Cofounders Capital, an early-stage VC firm in North Carolina, recently closed a $50 million fund. The fund, the third in the company’s history, is also the largest amount raised by David Gardner, Tim McLoughlin, and Tobi Walter.
Fund III includes many repeat investors from the previous two funds raised in 2015 and 2019.
Tim McLoughlin, partner at the firm, said that while it was a challenging time to raise capital and while 2022 was a slower year for the firm, he ultimately believes it is a great time to have dry powder ready to deploy.
“I think ultimately, it’s probably the best time to have a new fund ready to start writing checks. There’s been a reset in the market and valuation expectations over the last few months, so we’re pretty excited about where we’re at right now,” McLoughlin told Hypepotamus.
It is also a good time for the B2B SaaS ecosystem, says McLoughlin.

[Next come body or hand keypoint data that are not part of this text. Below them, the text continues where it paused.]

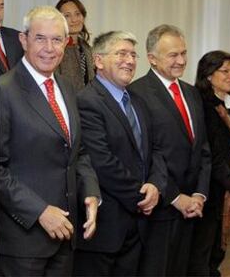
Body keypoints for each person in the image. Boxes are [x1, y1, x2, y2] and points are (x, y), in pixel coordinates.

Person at [0, 5, 100, 277]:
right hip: (22, 242)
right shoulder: (2, 90)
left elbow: (79, 151)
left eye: (57, 40)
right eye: (40, 38)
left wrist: (90, 192)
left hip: (65, 238)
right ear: (23, 40)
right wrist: (39, 211)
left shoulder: (66, 88)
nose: (49, 48)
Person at [74, 31, 162, 276]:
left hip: (137, 225)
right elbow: (101, 162)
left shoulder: (137, 101)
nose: (130, 60)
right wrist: (140, 197)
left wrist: (155, 185)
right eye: (121, 53)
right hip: (105, 227)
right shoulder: (87, 101)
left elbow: (153, 149)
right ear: (98, 61)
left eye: (133, 55)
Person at [129, 24, 211, 276]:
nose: (181, 60)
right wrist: (176, 198)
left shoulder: (191, 92)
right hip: (161, 209)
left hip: (192, 207)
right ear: (152, 59)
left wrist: (199, 193)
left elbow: (203, 148)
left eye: (184, 53)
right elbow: (147, 154)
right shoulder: (137, 93)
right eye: (173, 55)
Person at [189, 50, 230, 276]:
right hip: (207, 189)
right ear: (209, 75)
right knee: (202, 250)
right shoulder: (203, 105)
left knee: (217, 251)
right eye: (225, 71)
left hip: (225, 187)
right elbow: (214, 157)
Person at [55, 0, 94, 91]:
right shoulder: (56, 48)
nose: (74, 20)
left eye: (77, 14)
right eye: (67, 16)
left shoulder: (87, 48)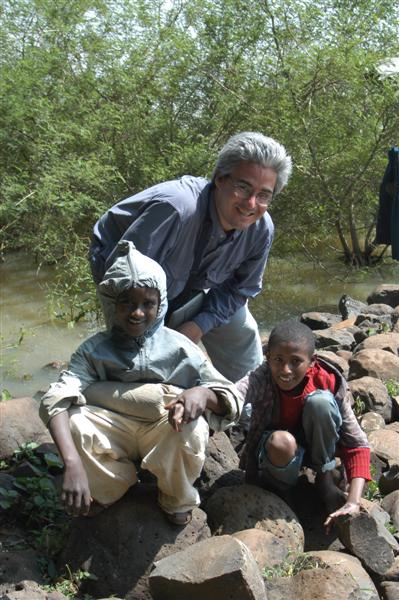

“People are having to do layoffs and have to do more with less,” which means software products are able to come in and prove they are “demonstrable ROI solutions. And those are the kinds of deals that we want to invest in,” he added.
New Fund, New Opportunities
The firm traditionally invests at the seed stage, with startups that are pre-revenue or those with a very little bit of revenue coming in. But deal flow and opportunities have changed recently, meaning new investment opportunities for the team at Cofounders Capital.
Specifically, McLoughlin pointed to the fact that more startups bootstrapped and were “very capital efficient” over the last year. That mentality makes such startups more enticing to firms like Cofounders Capital. McLoughlin also added that the firm’s potential investment pool and its deal flow has increased as Cofounders has started to look at “companies that are a little bit further along [in terms of revenue] but have more reasonable expectations [on valuation].”
Fund I and II include several startups that will be familiar to Hypepotamus readers, including EasyVote, EmployUs, Slope Software, Looma, Element451, Pattern Health, and Ecobot.
Most of Cofounders’ portfolio companies are in North Carolina, but the firm is starting to look at more deals outside the Tar Heel State.
“Through the years we’ve developed relationships with a lot of other investors from around the southeast that have been co-investors on deals or follow-on investors. We’ve gotten to know a lot of vendors and service providers across the Southeast…so they’re sending us tons of deal flow. So as we’re getting quality deal flow from trusted partners around the southeast, it would be kind of foolish of us not to take a look at those opportunities,” added McLoughlin.